Exile can’t be easy. Different landscapes, different languages and accents, different customs and food, and foreign sights and sounds can add to a sense of displacement and anxiety. Add to that the fact that the people of Judah were forcibly removed from their homeland and family and taken to the homeland of a brutal dictator, and you have a recipe for cultural and personal destruction.
Here in chapter 29 Jeremiah sends a letter to the exiles to give them God’s word for the near future. His address adds to the sense of devastation when he says, “to the surviving elders of the exile.” (vs. 1) The fundamental message of the letter is straightforward if not surprising to the community in exile. Keep in mind the message of the false prophets Jeremiah has been countering for years. Recently, in chapter 28, we heard Hananiah promise a short and relatively pain-free exile. Jeremiah predicted 70 years.
The message of the letter is that the exiles should settle in and sink roots in the area and the culture. They should build houses, plant gardens, eat their harvest, and marry off their children; they should live as God’s people in a foreign land. At the end of the chapter, Shemaiah writes back to the priest in charge of the Temple in Jerusalem and tells him he should do something about this troublemaker, Jeremiah. Shemaiah is bothered by the long exile message, and intends to get rid of the messenger.
But Jeremiah’s message is clear-God will be with His people while they are in exile, not by taking them out of exile. His plan for them is that they live as His people in a foreign and pagan culture.
Into this context comes possibly the best-known verse in Jeremiah.
For I know the plans I have for you, declares the LORD, plans for wholeness and not for evil, to give you a future and a hope. (vs. 11)
Many people have memorized this verse for personal edification and comfort, and it is true that God does pay this kind of personal attention to us. But two things should be understood about what Jeremiah means with this verse. First, the application is primarily corporate. God’s promise for a future and a hope is for the whole nation 70 years from now.
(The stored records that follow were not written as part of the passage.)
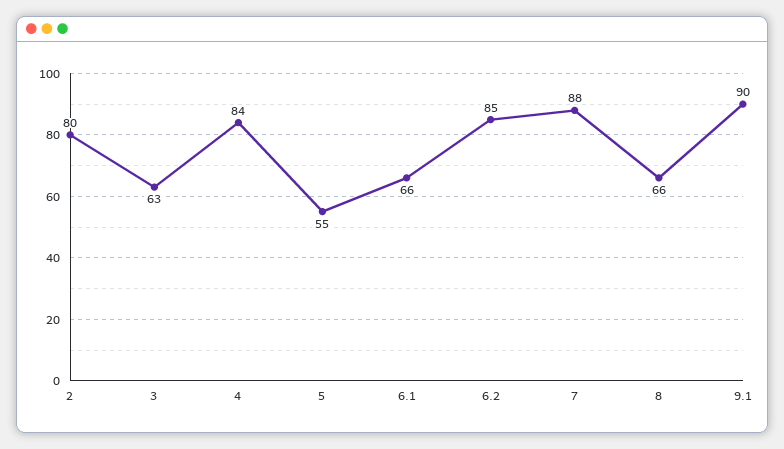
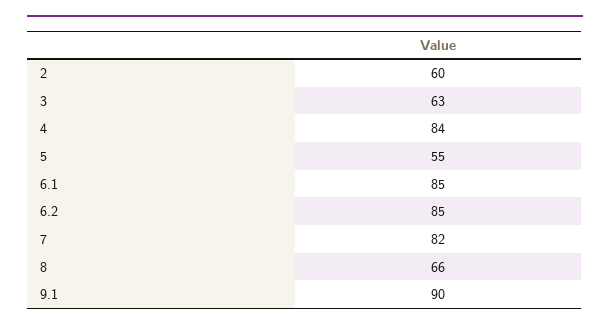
  {
-   "2": 80,
+   "2": 60,
    "3": 63,
    "4": 84,
    "5": 55,
-   "6.1": 66,
+   "6.1": 85,
    "6.2": 85,
-   "7": 88,
+   "7": 82,
    "8": 66,
    "9.1": 90
  }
This means that there are exiles hearing this promise that will not live to see the day it comes to pass. But that does not leave them out of God’s pledge. If they build a godly culture in Babylon, then there will be a faithful and strong remnant that will return to rebuild the Judean culture and religion after they are gone.
Secondly, it is a promise to people who are in exile and who will be in exile for a while. It is not a promise of immediate removal from exile, but of God’s faithful presence with believers who turn their entire attention and being upon Him in the midst of it all. He tells them:
…you will call upon me and come and pray to me, and I will hear you. You will seek me and find me. When you seek me with all your heart, I will be found by you, declares the LORD, and I will restore your fortunes and gather you from all the nations and all the places where I have driven you…(vss. 12-14)
God is with me even now. It matters not how deep my sorrow or confusion, and it matters not how vexing my situation. All I need to do is turn myself to Him and seek after Him with all my will, intellect, emotions, and desires-everything. Then, He will be found by me.